Politics

Adios, Democrats

More Hispanic voters are Democrats, but the better Hispanic candidates are Republicans.

Susana Martinez 

For Democrats, the most frightening candidate of 2010 may well be Susana Martinez, the Republican nominee for governor in New Mexico. If she wins in November, she will be the first female Hispanic governor in U.S. history—and an instant national GOP spokeswoman.

It is a biennial ritual of punditry to speculate about the direction of the Hispanic vote: “This election,”a thousand columnists will write, “Hispanics will truly make a difference.” This is not that piece—well, not quite, anyway. What’s notable about this year may be not so much Hispanic voters as Hispanic candidates: specifically, Republican Hispanic candidates.

In addition to Martinez, who currently leads in the polls and has been endorsed by Sarah Palin, there’s Marco Rubio, the Tea Party favorite who drove Gov. Charlie Crist out of the Republican primary for U.S. Senate in Florida, and Brian Sandoval, a former judge who holds a big lead in the Nevada gubernatorial race. Sure, that’s only three candidates. But in the 74 elections this year for governor or U.S. Senate—not all of them competitive—there are no Democratic Hispanic nominees. “Republicans have done a great job of recruiting Hispanic candidates,” one Democratic strategist told me. “They are giving us a big wakeup call this year.”

In 2008, Hispanics amounted to 9 percent of the electorate—a record turnout—and went overwhelmingly for Barack Obama and Democrats. This year, the Democratic National Committee is devoting $50 million to getting 2008’s first-time voters, principally minorities and young people, to the polls again. “I hear some folks saying that because there’s no immigration reform, Hispanics are going to stay home,” says Andres Ramirez of NDN, a Washington think tank formerly known as the New Democrat Network. “Other folks say because there’s no immigration reform, Hispanics are going to come out in record numbers, to flex their muscles and show they’re still a presence.”

Pose estimation data:
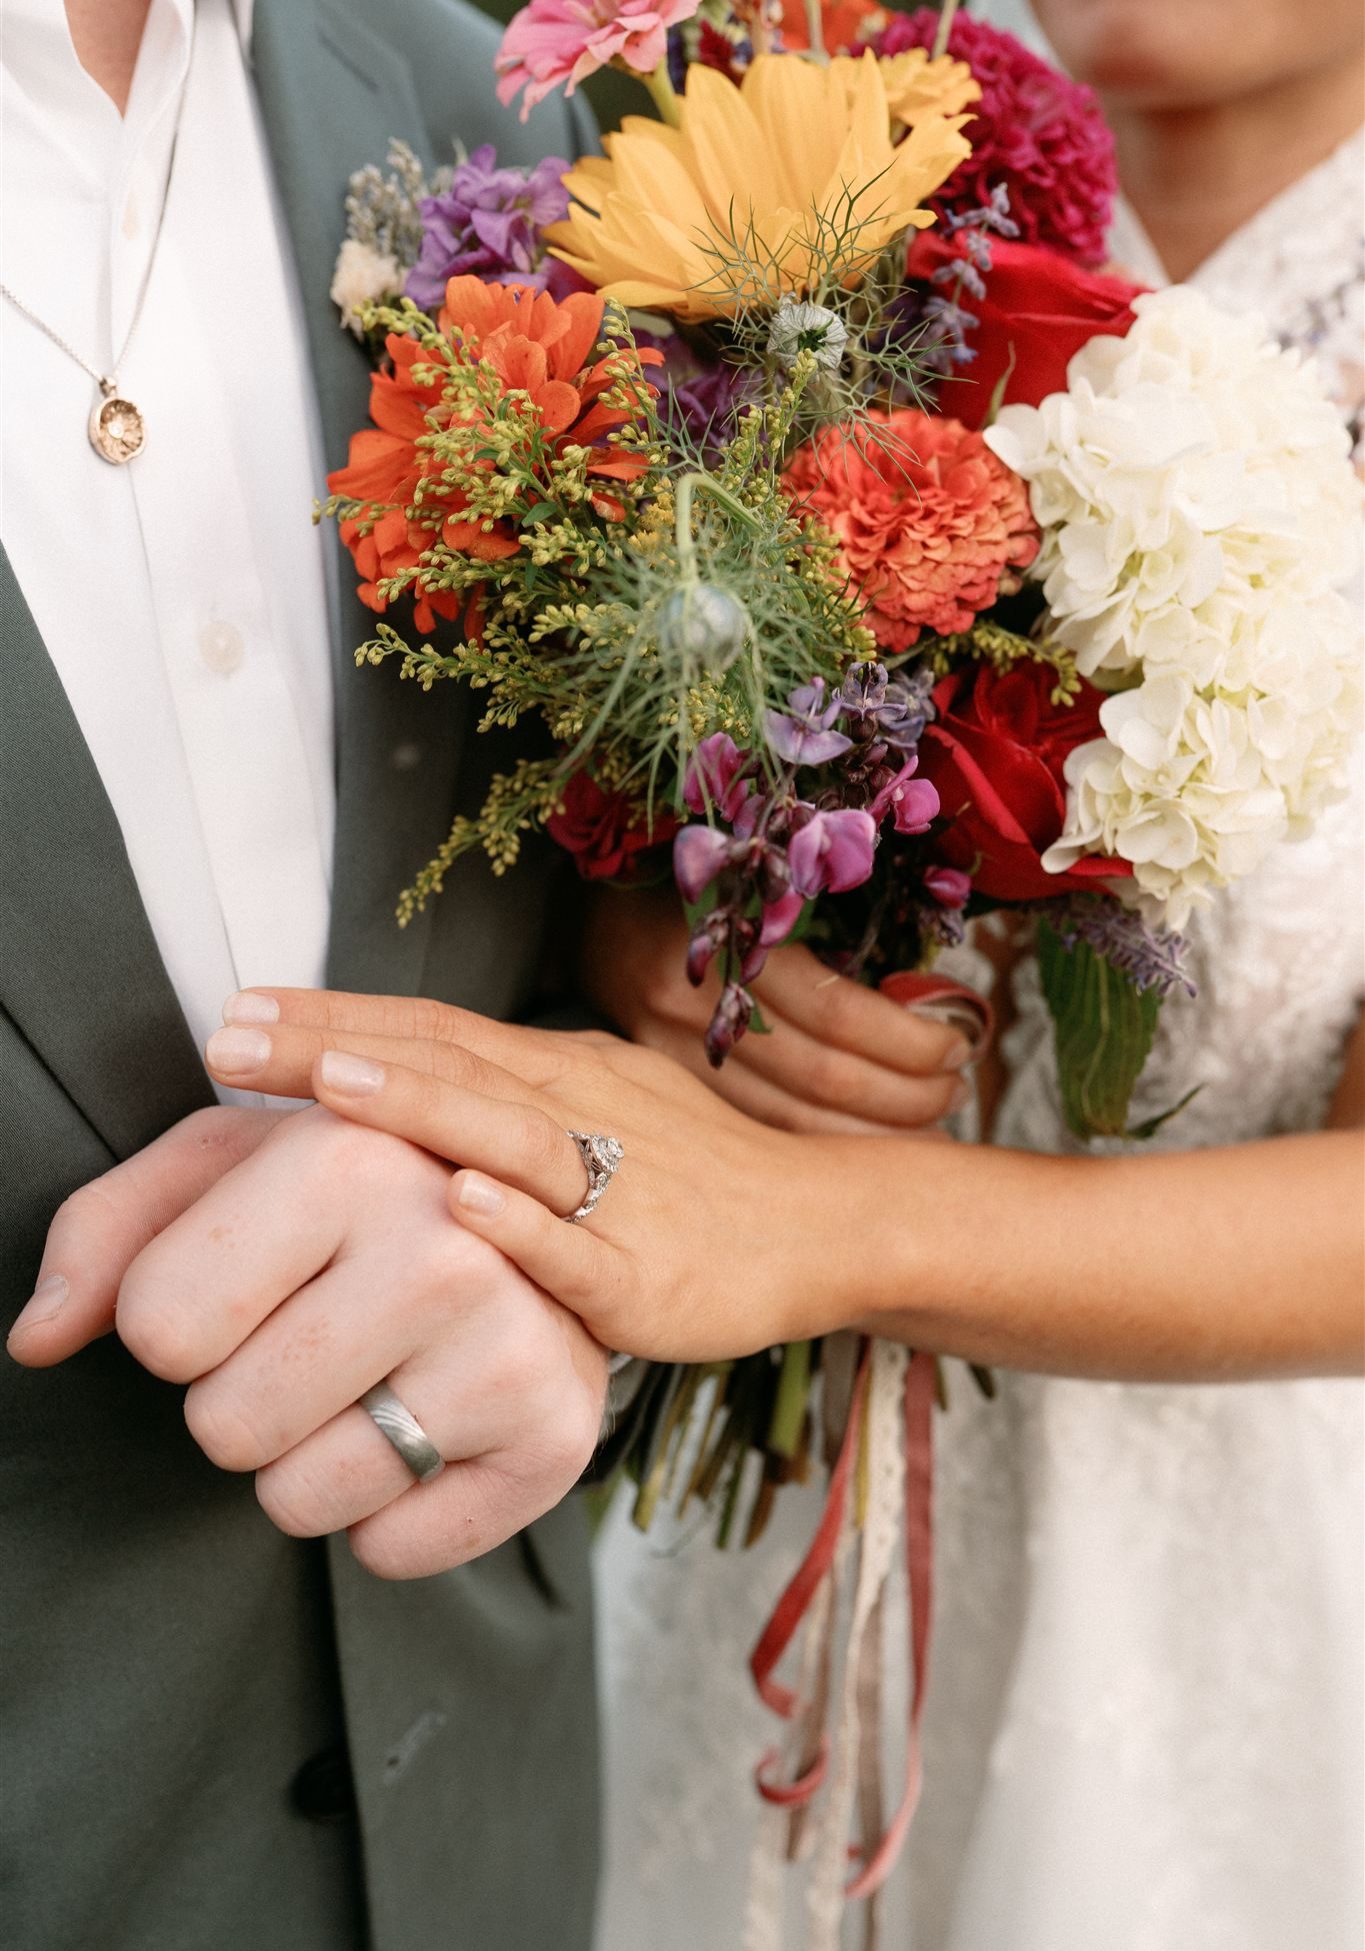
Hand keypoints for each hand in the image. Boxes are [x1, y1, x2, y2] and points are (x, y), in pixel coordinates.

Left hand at [12, 1097, 607, 1578]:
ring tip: (372, 1375)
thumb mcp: (220, 1166)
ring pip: (297, 1499)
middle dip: (244, 1394)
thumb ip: (105, 1234)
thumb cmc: (353, 1190)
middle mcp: (444, 1245)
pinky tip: (429, 1423)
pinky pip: (388, 1551)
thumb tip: (35, 1337)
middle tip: (316, 1332)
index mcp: (347, 1155)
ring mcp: (512, 1345)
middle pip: (223, 1426)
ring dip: (309, 1460)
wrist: (534, 1218)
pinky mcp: (555, 1436)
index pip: (156, 1328)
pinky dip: (389, 1513)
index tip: (250, 1281)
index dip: (179, 1320)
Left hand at [202, 989, 908, 1363]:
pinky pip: (583, 1248)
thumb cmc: (691, 1169)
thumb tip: (384, 1072)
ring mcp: (617, 1190)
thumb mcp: (594, 1105)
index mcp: (558, 1075)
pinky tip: (464, 1207)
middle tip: (230, 1038)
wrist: (819, 1222)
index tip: (238, 1011)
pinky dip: (524, 1225)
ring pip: (510, 1137)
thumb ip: (499, 1094)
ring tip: (332, 1084)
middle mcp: (580, 1113)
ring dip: (420, 1107)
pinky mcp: (650, 1274)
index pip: (434, 1030)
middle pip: (449, 1065)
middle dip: (337, 1048)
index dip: (336, 1015)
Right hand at [581, 885, 982, 1134]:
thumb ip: (820, 954)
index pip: (839, 1013)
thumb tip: (925, 1011)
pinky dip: (825, 1148)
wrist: (590, 927)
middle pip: (824, 1076)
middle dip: (908, 1095)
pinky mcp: (666, 1095)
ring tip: (931, 1126)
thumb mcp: (755, 899)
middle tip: (958, 1091)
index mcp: (726, 941)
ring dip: (877, 1133)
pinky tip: (869, 1150)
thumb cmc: (697, 903)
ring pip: (794, 1121)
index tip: (960, 1044)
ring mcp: (672, 1060)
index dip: (910, 1040)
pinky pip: (760, 1134)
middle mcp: (694, 1007)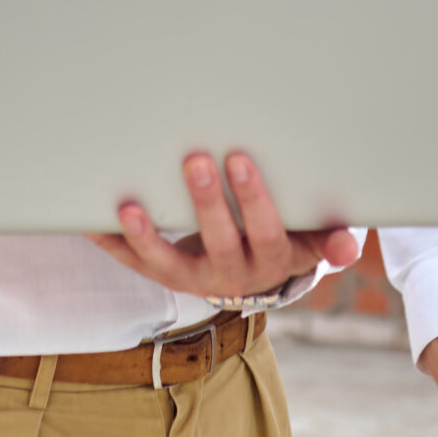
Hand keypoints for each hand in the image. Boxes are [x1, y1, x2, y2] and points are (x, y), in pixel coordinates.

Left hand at [90, 151, 359, 296]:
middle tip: (196, 159)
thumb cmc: (290, 236)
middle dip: (207, 202)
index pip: (267, 230)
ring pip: (168, 263)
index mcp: (275, 259)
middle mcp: (233, 274)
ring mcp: (194, 278)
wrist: (257, 277)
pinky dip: (111, 243)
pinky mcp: (164, 275)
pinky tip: (88, 219)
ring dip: (147, 236)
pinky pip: (134, 263)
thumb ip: (332, 238)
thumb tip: (349, 249)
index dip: (253, 199)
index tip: (240, 158)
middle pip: (219, 241)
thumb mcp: (316, 239)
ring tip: (130, 206)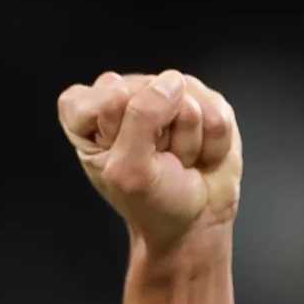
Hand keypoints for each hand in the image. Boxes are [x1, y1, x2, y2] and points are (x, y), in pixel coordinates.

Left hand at [57, 70, 240, 250]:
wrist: (194, 221)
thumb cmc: (151, 203)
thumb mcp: (130, 171)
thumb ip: (140, 120)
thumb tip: (170, 82)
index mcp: (87, 115)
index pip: (97, 99)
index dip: (115, 128)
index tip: (123, 157)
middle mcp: (125, 96)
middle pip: (147, 93)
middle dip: (158, 136)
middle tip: (157, 161)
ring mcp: (166, 95)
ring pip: (187, 100)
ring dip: (188, 141)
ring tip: (178, 160)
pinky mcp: (203, 99)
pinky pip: (217, 111)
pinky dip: (212, 141)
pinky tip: (200, 155)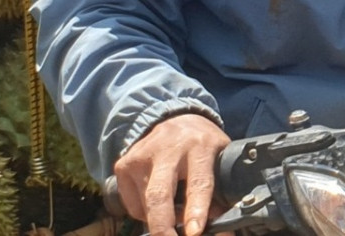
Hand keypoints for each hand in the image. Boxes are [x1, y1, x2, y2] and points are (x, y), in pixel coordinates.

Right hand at [112, 112, 230, 235]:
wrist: (176, 119)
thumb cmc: (202, 146)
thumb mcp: (220, 161)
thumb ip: (220, 193)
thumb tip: (220, 228)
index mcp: (199, 147)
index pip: (197, 182)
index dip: (196, 209)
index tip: (194, 231)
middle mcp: (168, 148)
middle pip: (159, 195)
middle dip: (163, 227)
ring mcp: (142, 155)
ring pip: (145, 205)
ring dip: (161, 222)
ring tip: (174, 217)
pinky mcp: (124, 164)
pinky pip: (133, 205)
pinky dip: (146, 214)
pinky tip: (158, 203)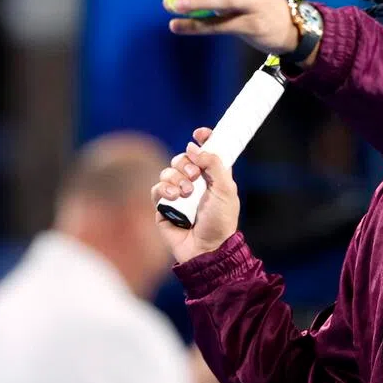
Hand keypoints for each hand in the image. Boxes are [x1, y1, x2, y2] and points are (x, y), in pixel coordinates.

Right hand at [152, 127, 240, 263]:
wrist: (206, 249)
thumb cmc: (221, 222)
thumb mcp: (225, 189)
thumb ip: (214, 164)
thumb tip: (195, 147)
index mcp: (212, 177)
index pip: (206, 152)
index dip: (203, 139)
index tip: (199, 133)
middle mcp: (194, 183)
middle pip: (182, 158)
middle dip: (185, 162)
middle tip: (194, 174)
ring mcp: (177, 194)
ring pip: (168, 171)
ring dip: (176, 178)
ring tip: (186, 193)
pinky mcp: (163, 206)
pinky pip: (157, 188)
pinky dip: (164, 189)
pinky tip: (174, 198)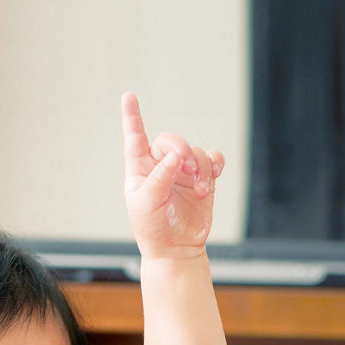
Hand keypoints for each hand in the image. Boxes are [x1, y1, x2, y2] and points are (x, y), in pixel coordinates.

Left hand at [121, 93, 223, 258]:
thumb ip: (160, 177)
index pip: (135, 137)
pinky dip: (215, 164)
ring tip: (201, 191)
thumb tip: (176, 156)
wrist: (176, 248)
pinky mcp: (203, 179)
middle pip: (171, 140)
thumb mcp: (148, 203)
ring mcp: (183, 171)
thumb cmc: (152, 228)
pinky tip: (214, 177)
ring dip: (200, 168)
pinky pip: (213, 159)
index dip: (132, 116)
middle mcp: (161, 165)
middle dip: (180, 149)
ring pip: (195, 152)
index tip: (128, 96)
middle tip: (184, 165)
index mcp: (140, 169)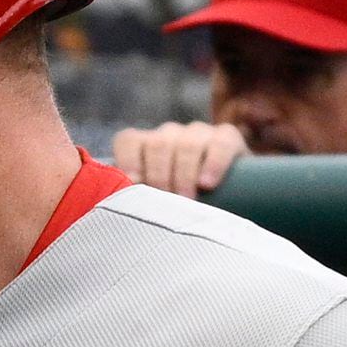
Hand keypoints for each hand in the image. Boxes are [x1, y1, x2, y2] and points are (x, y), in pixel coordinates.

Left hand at [107, 121, 252, 198]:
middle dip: (159, 176)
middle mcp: (170, 135)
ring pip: (186, 144)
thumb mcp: (155, 202)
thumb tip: (113, 213)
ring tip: (187, 200)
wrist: (233, 198)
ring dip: (183, 175)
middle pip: (157, 145)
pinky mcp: (228, 137)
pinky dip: (213, 163)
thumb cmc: (181, 205)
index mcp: (146, 146)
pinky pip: (220, 144)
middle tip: (164, 203)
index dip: (128, 160)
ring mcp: (199, 133)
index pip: (129, 141)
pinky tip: (207, 183)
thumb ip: (135, 201)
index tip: (133, 183)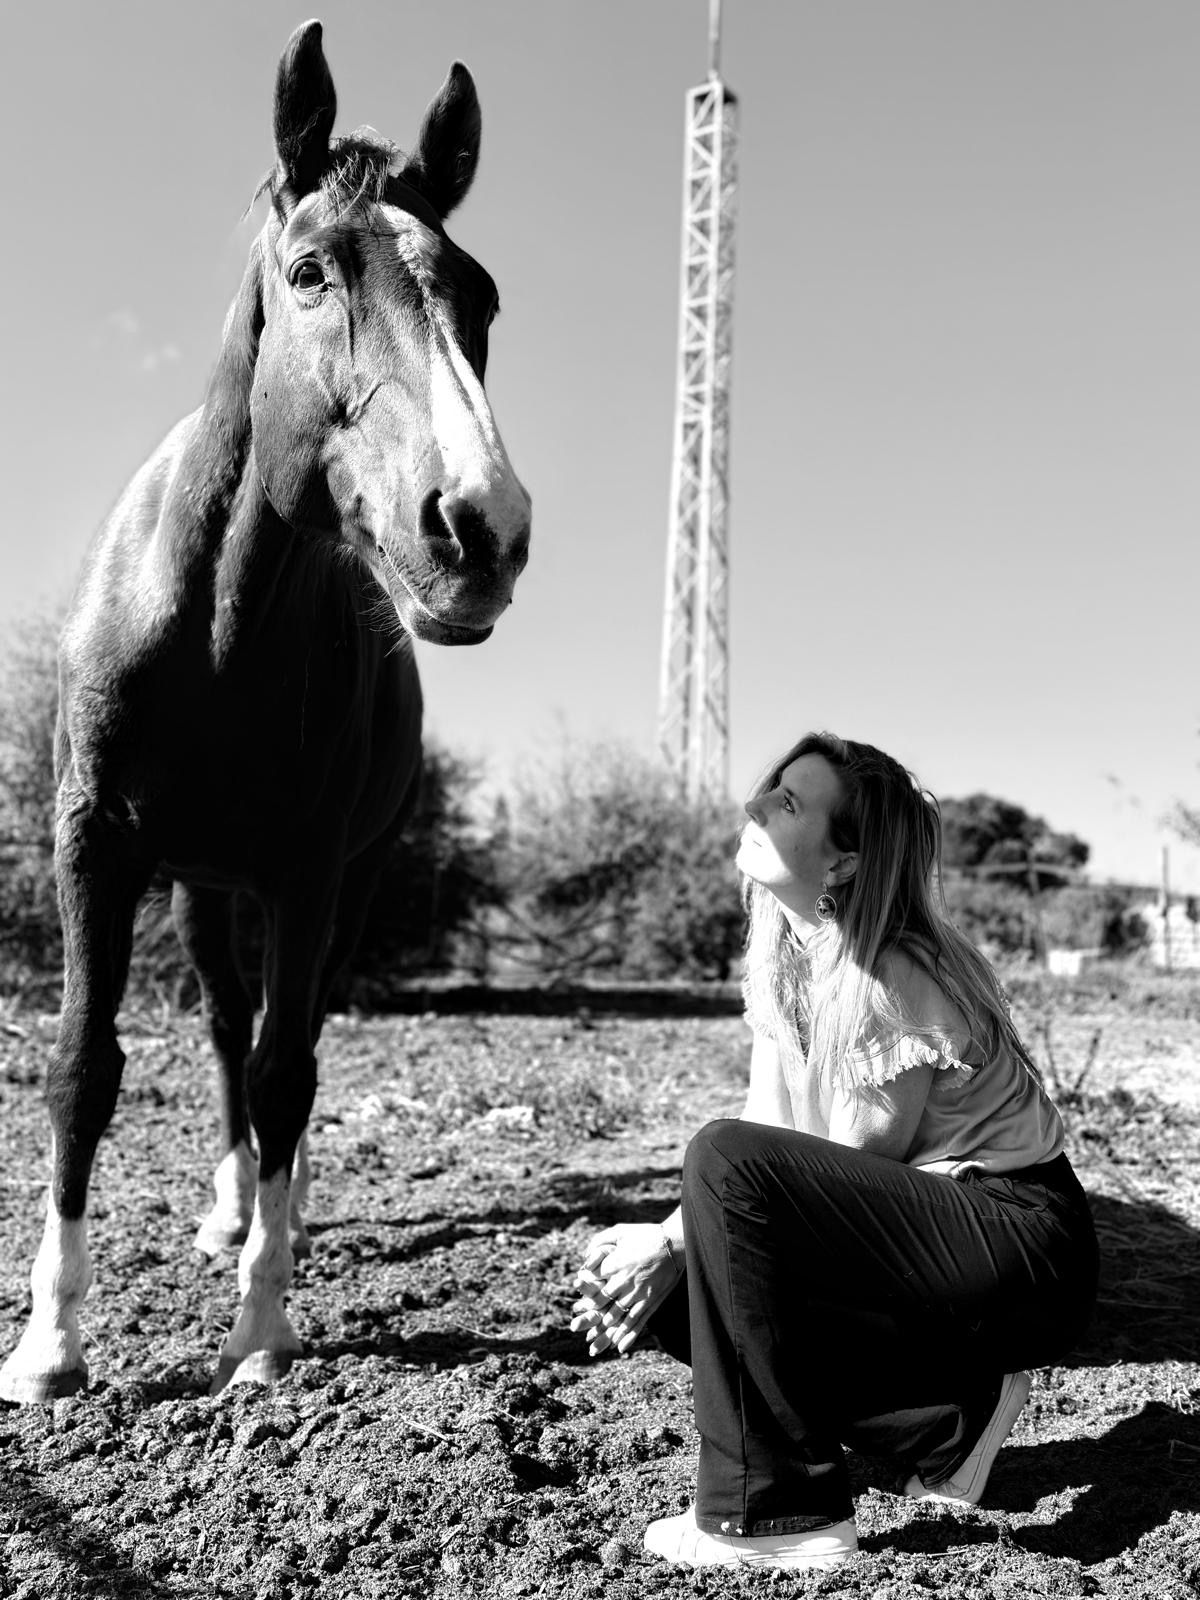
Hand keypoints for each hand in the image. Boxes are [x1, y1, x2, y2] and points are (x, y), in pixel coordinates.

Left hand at [569, 1223, 682, 1356]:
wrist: (675, 1242)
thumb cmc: (646, 1234)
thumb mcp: (620, 1231)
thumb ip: (600, 1241)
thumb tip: (585, 1255)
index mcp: (614, 1263)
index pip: (592, 1282)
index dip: (582, 1291)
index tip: (576, 1300)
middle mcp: (624, 1281)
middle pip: (602, 1304)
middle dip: (588, 1318)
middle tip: (575, 1328)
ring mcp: (638, 1293)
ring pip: (618, 1317)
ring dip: (605, 1333)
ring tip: (594, 1347)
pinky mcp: (651, 1301)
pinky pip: (637, 1321)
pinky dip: (627, 1335)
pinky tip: (619, 1347)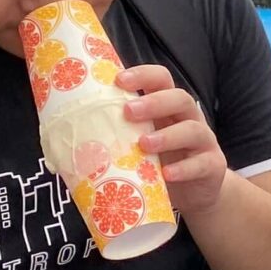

--- REQUIREMENT 1 ---
In the article on Hispanic candidates, how much money is the Democratic National Committee putting toward getting 2008's first-time voters back to the polls?
--- REQUIREMENT 2 ---
Reproduce verbatim the passage of the article on Hispanic candidates starting at "Adios, Democrats" and ending at "national GOP spokeswoman.".

--- TASK SOLUTION 1 ---
$50 million.

--- TASK SOLUTION 2 ---
Adios, Democrats

More Hispanic voters are Democrats, but the better Hispanic candidates are Republicans.

Susana Martinez 

For Democrats, the most frightening candidate of 2010 may well be Susana Martinez, the Republican nominee for governor in New Mexico. If she wins in November, she will be the first female Hispanic governor in U.S. history—and an instant national GOP spokeswoman.